A major conference on poverty reduction, sponsored by the World Bank and the Chinese government, opened today with a call for a new commitment from rich and poor countries to cut poverty in half by 2015. World Bank President James Wolfensohn warned that the world community must meet the Millennium Development Goals it set for reducing poverty as a matter of self interest: “Without alleviating poverty there is no potential for peace and stability.”

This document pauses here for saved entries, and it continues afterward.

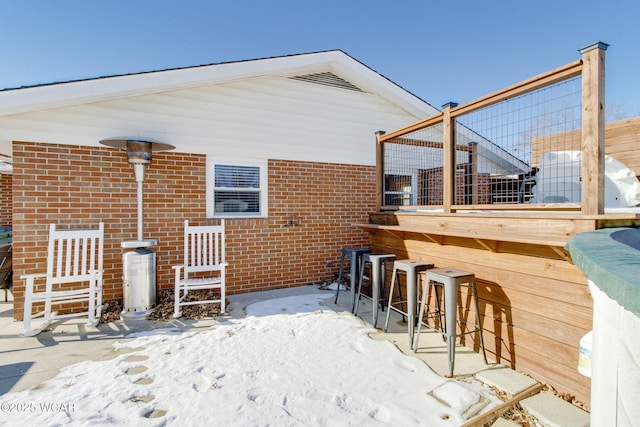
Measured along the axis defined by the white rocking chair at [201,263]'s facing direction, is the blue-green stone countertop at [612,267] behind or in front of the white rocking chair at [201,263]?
in front

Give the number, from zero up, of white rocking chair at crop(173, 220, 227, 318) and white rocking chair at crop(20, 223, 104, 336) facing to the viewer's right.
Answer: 0

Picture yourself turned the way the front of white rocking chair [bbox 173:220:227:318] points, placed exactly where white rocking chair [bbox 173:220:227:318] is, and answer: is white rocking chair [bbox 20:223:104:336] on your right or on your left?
on your right

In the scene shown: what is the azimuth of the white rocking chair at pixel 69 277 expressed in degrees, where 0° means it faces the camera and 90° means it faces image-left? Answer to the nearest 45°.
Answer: approximately 45°

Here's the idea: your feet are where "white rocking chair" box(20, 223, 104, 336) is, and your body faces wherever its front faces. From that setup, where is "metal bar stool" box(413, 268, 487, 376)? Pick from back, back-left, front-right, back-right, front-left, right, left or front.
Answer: left

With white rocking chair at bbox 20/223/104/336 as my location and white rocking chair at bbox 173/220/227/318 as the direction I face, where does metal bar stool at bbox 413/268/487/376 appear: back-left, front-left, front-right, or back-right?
front-right

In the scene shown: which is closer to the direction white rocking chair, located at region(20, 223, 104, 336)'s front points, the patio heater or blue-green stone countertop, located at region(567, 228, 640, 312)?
the blue-green stone countertop

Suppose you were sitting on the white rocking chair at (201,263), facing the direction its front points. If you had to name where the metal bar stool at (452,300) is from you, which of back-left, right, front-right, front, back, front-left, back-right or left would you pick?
front-left

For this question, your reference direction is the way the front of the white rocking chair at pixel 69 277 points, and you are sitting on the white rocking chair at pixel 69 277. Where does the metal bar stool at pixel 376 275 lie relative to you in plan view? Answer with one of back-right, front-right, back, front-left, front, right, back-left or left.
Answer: left

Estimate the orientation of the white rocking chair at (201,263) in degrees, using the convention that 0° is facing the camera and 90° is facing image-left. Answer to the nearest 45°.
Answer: approximately 0°

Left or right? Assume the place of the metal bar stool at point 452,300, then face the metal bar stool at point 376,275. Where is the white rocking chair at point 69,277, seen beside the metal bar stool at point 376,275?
left

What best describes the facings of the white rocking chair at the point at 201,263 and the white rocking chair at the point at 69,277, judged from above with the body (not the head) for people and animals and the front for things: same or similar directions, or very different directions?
same or similar directions

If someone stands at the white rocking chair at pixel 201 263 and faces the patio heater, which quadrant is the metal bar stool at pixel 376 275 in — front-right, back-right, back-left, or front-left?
back-left

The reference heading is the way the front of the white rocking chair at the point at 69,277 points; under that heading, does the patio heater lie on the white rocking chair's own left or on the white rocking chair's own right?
on the white rocking chair's own left
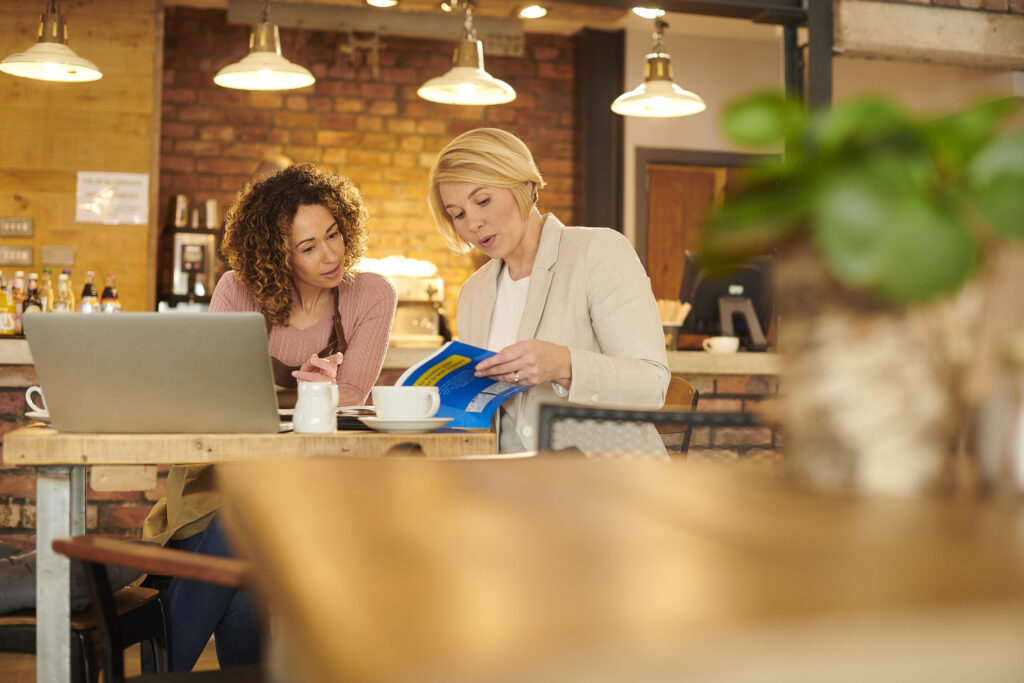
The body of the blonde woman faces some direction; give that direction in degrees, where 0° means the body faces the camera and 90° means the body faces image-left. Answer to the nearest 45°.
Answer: approximately 45°

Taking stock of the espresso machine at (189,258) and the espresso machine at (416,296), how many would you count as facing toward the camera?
2

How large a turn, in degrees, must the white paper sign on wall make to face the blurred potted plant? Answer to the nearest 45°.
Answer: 0° — it already faces it

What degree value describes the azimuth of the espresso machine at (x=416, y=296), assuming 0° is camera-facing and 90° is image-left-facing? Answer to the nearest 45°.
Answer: approximately 0°

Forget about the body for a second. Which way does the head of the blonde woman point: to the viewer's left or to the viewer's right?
to the viewer's left
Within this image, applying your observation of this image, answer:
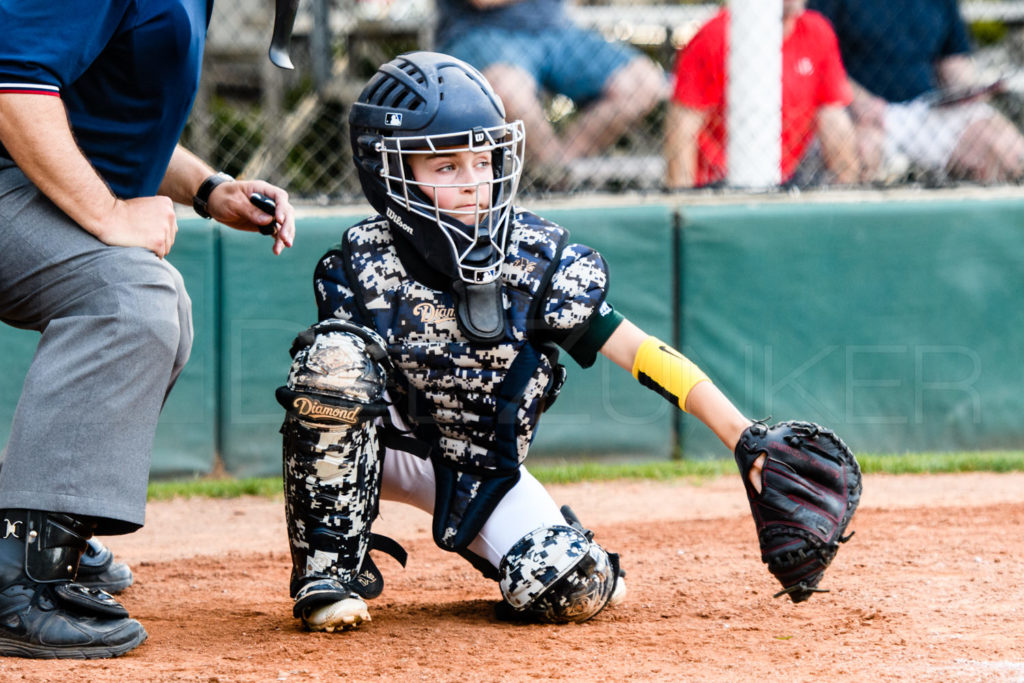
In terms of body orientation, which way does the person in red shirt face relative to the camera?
toward the camera

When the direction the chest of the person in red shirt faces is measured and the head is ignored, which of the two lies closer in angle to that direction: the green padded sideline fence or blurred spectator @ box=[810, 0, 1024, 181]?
the green padded sideline fence

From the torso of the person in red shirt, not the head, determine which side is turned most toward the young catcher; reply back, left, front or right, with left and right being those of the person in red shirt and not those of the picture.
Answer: front

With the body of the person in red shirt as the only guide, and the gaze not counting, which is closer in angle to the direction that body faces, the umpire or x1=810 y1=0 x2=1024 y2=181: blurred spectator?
the umpire

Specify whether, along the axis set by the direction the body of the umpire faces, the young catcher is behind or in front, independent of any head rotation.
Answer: in front

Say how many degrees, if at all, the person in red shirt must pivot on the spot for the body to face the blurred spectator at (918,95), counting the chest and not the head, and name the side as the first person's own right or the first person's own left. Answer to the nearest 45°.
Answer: approximately 135° to the first person's own left

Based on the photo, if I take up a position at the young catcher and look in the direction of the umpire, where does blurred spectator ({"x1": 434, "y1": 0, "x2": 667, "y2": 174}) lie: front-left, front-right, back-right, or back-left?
back-right
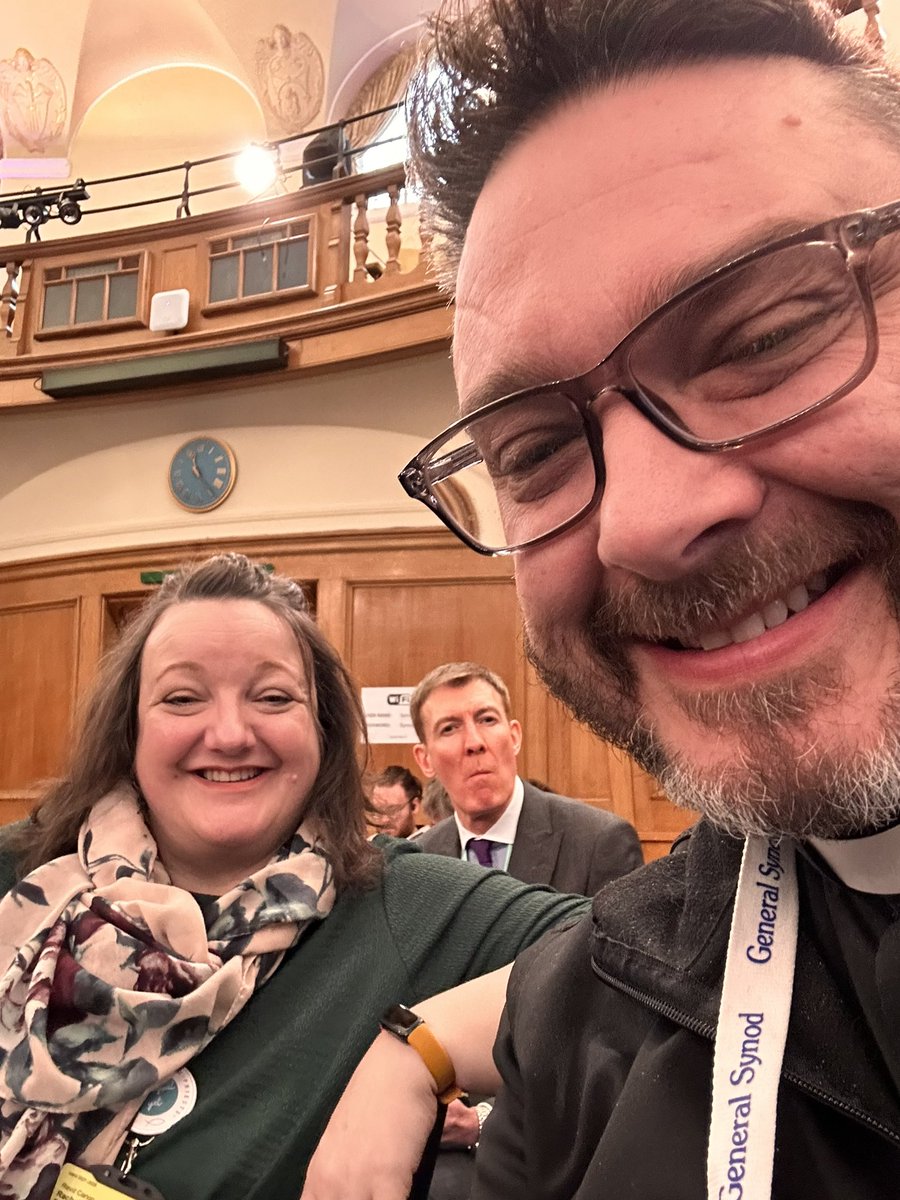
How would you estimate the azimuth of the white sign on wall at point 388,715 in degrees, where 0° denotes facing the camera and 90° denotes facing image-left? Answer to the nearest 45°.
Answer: approximately 0°

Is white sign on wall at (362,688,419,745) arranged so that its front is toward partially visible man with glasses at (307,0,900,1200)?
yes

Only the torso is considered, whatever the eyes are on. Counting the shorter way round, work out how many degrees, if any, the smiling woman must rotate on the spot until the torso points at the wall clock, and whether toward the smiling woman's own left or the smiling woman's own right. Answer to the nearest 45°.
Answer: approximately 180°

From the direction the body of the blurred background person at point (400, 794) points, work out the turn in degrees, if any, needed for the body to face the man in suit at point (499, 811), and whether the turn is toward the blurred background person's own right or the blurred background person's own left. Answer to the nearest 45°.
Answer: approximately 45° to the blurred background person's own left

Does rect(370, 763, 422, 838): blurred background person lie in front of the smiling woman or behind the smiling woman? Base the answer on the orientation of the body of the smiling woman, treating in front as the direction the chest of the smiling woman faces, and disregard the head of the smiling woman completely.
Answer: behind

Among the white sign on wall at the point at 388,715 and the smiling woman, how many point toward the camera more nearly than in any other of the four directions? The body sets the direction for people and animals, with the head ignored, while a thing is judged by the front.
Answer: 2

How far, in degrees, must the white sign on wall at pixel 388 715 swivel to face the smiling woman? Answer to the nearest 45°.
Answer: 0° — it already faces them

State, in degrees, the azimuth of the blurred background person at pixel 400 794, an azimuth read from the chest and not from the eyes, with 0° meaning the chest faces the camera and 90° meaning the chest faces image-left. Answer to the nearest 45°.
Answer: approximately 45°

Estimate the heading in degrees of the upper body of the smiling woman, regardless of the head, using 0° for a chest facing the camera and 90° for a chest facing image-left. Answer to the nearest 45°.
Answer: approximately 0°
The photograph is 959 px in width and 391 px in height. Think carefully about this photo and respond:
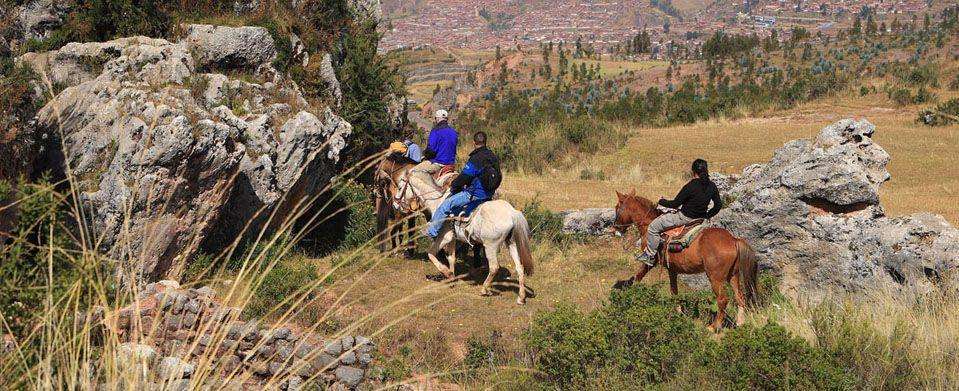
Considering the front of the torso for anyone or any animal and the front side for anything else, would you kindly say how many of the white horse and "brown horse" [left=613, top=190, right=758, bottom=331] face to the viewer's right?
0

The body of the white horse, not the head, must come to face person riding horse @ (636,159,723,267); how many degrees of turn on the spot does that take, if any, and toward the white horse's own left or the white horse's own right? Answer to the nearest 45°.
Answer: approximately 135° to the white horse's own right

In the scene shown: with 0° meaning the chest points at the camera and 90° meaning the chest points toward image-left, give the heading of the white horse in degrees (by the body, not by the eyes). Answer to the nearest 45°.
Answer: approximately 135°

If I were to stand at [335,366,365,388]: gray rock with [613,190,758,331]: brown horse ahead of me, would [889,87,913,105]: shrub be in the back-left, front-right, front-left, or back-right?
front-left

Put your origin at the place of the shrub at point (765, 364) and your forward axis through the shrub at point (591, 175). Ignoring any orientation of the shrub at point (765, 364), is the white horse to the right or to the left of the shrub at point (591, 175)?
left

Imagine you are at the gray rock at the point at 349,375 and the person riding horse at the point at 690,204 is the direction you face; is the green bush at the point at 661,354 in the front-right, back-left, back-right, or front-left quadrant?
front-right

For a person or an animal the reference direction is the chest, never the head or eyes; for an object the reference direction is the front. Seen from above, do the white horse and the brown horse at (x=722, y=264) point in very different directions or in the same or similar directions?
same or similar directions

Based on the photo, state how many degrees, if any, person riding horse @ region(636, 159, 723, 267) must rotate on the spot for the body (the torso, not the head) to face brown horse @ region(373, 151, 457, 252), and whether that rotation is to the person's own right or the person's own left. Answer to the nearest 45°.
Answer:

Wolfensohn spoke to more than 1,000 people, mostly from developing countries. They included the leaders of Brazil, Tanzania, and Bangladesh, along with many government ministers, development experts, civic groups and non-government organizations. 

 

During the next two days they will examine nine months of development research, including 100 case studies, a dozen field visit reports and results from extensive global discussions among development experts and practitioners.

 

The World Bank president said the challenge is to find ways dramatically to scale up current approaches to fighting poverty. That is why the conference is being held in China: “In this country, in the last 20 years, between 300 and 400 million people have been lifted out of poverty.” China has achieved this by looking at the totality of the challenges and implementing long-term solutions.

 

While the world has much to learn from China, Wolfensohn noted that China can also learn from the world and the global research being shared at the conference. 

 

Premier Wen Jiabao acknowledged that China has made great progress but that it still faces a daunting task. “We still have nearly 30 million rural citizens who do not have adequate food and clothing.”

 

Wen said that for the fight on poverty to succeed, all countries must work together to create an environment of peace and stability. He urged the developed countries to pay more attention to the plight of developing countries by “providing them with more aid, relieving their debts, accelerating technology transfers and rolling back trade protection.”

 

Wen announced that China will contribute an additional US$20 million to the Asian Development Bank to create the China Special Fund for Poverty Reduction and Regional Cooperation, targeting poverty in the Asia-Pacific region.

 

Brazil’s President Luis Inacio Lula da Silva, who is campaigning to eradicate poverty at home, called the Shanghai conference a web of opportunity and stated that hunger is the greatest weapon of mass destruction of our time, claiming millions of victims every year. Tanzanian President Benjamin Mkapa and the Bangladesh Prime Minister Begum Khaleda Zia also embraced the conference goal of scaling up poverty reduction.

 

Wolfensohn said key themes on the way to move forward are already emerging from the extensive research conducted. Poor people must take the lead in finding solutions to their poverty; local communities must be empowered to control money that is allocated to help them; and development practitioners must start thinking on a much larger scale and envision ways to expand small projects to the point where they are addressing the totality of the poverty challenge.